Most Businesses, large and small, have a greater impact on their community than they realize through the procurement decisions they make on a daily basis. Organisations have a great responsibility to recognise how they indirectly impact their network and partners with the social and environmental ramifications within the supply chain being highlighted in recent years. Emphasizing sustainable procurement and developing programs that support such practices benefit the company as well as the wider community.
What is Sustainable Procurement?
Sustainable procurement takes into consideration the social, economic and environmental factors, while not compromising on price and quality, in the organisation’s purchasing processes and decisions.
More than just meeting compliance programs and maintaining corporate social responsibility, effective sustainable procurement strategies ensure that organisations are not only capitalizing on benefits, but reducing negative repercussions as much as possible. For companies that are either about to establish their first sustainable initiative or planning to expand an existing one, incorporating their supply chain processes is integral to achieving sustainability goals.
The Pillars of Sustainable Procurement
1. Environmental – This deals with minimising the impact on the environment from purchasing practices. Compliance with local and/or national environmental laws concerning CO2 emissions, maintainance of minimal carbon footprint, as well as the elimination of hazardous materials and waste are just some examples.
2. Social – Considering the social impacts of purchasing decisions such as ensuring worker health and safety, upholding employee rights and fair compensation, as well as ensuring consumer safety and child labour prevention, to name a few.
3. Economic – The cost of shifting to sustainable products and services also needs to be justified. Some investments might cost the company in the beginning but provide significant returns or cost of ownership reductions over time.
Benefits of Sustainable Procurement
With goals such as improving the quality of the environment, communities and the economy it can be easy to see the benefit companies will reap in the process.
- Risk and reputation – Now more than ever, businesses are expected to be responsible and have a legal and moral obligation to ensure that the way they conduct their operations is above reproach. Consumers and other entities will have no problems doing business with companies that take steps toward reducing or eliminating injury to people or damage to the environment.
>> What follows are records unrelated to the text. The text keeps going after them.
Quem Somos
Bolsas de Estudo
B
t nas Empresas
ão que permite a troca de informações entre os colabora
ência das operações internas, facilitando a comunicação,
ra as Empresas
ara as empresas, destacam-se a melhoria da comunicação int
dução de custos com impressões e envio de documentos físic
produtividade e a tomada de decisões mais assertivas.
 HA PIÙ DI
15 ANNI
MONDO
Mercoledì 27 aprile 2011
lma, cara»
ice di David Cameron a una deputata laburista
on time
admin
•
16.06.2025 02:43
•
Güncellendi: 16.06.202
- Cost reduction – An effective sustainable procurement strategy will ensure cost reductions for a business in terms of improved supply chain efficiency, lower energy consumption and minimal waste, among many others. The savings can be used to make further changes to the company to improve productivity and performance and can result in increased profits over time.
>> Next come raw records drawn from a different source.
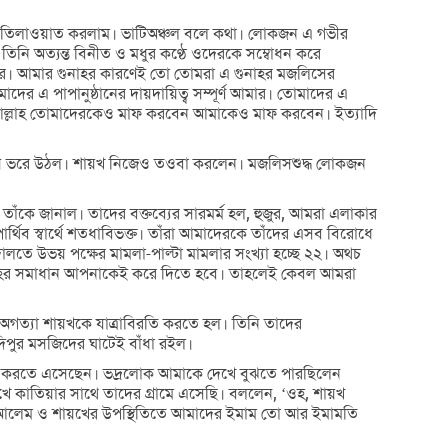
 তিলাওয়াত করলাম। ভাটিঅঞ্চল বলে কথা। লোকজন এ গভীর
তিনি অত্যন্ত বিনীত ও মধুর কণ্ঠে ওদেরকে সম্বোধন করে
ার। আমার গুনাহর কারণেই তো তোমরা এ গুনাহর মজলিসের
পাপানুষ্ঠানের দায়দায়িত্ব সম্পূর্ণ আমার। তোমাদের এ
। আল্লাহ তোমাদেরকেও মাফ করবেন আমাকেও মাফ করবেন। ইত্যাদি
য় ভরে উঠল। শায়খ নিজেও তওবা করলেন। মজলিসশুদ্ধ লোকজন
তাঁকে জানাল। তাদের বক্তব্যের সারমর্ম হল, হুজুর, আমরা এলাকার
ার্থিব স্বার্থে শতধাবিভক্ত। তাঁরা আমাদেরকে তাঁদের এসব বিরোধে
আদালতে উভয় পক্ষের মামলা-পাল্টা মামলার সংখ্যা হচ্ছে ২২। অথচ
মূহের সমাধান আপনাকেই করে দিতে হবে। তাহলেই কেবল আমরা
। অগত্যা শায়খকে যাত্রাবিরতি করতে হল। তিনি তাদের
দিপুর মসজিদের ঘাটেই বাঁধা রইল।
োসল করতে এসেছেন। ভদ্রলোক আমাকে দেখে বুঝতে পারছিলেন
কাতিয়ার সাথে তাদের গ্রামে এসেছি। বললেন, ‘ওহ, শায়খ
 আলেম ও শায়খের উপস্থিতিতে আমাদের ইমাম তো আর ইমামতি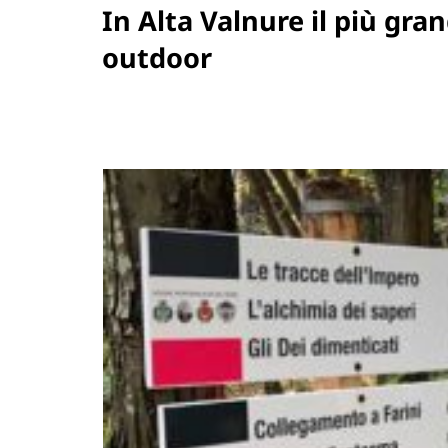
In Alta Valnure il più gr
outdoor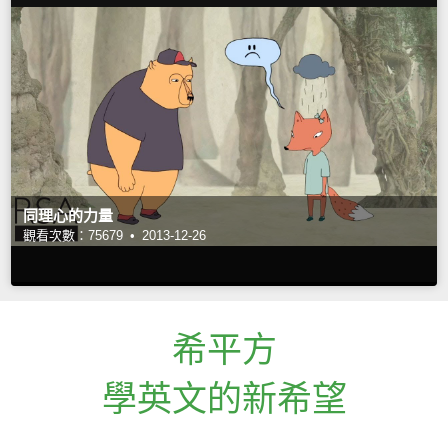
同理心的力量
觀看次數：75679 •
2013-12-26
希平方
學英文的新希望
- Revenue growth – A strong corporate social and environmental responsibility program builds brand value and gives a competitive advantage. The Global Sustainability Study 2021, conducted by Simon-Kucher & Partners, has revealed that consumers are more likely to trust firms that have a reputation for sustainability, which can lead to more business. Of over 10,000 respondents across 17 countries, 85 percent have stated that they have shifted toward being more sustainable over the past five years.
- Future-proofing – Organisations that have established and continued to strengthen sustainable procurement policies are more likely to future-proof themselves against supply scarcity, price volatility as well as social, economic and environmental changes.
Establishing and implementing a sustainable procurement program can be challenging, but the benefits cannot be overstated. The advantages presented by such policies have motivated numerous firms to ensure sustainability within their supply chain to impressive results.
This is because consumers and other businesses choose entities that have ingrained sustainability into their value chain, which is substantiated by a 2020 report showing that companies with better sustainable investment profiles consistently outperform those without. The continued growth in sustainably invested assets worldwide is evidence that it works and that it is here to stay.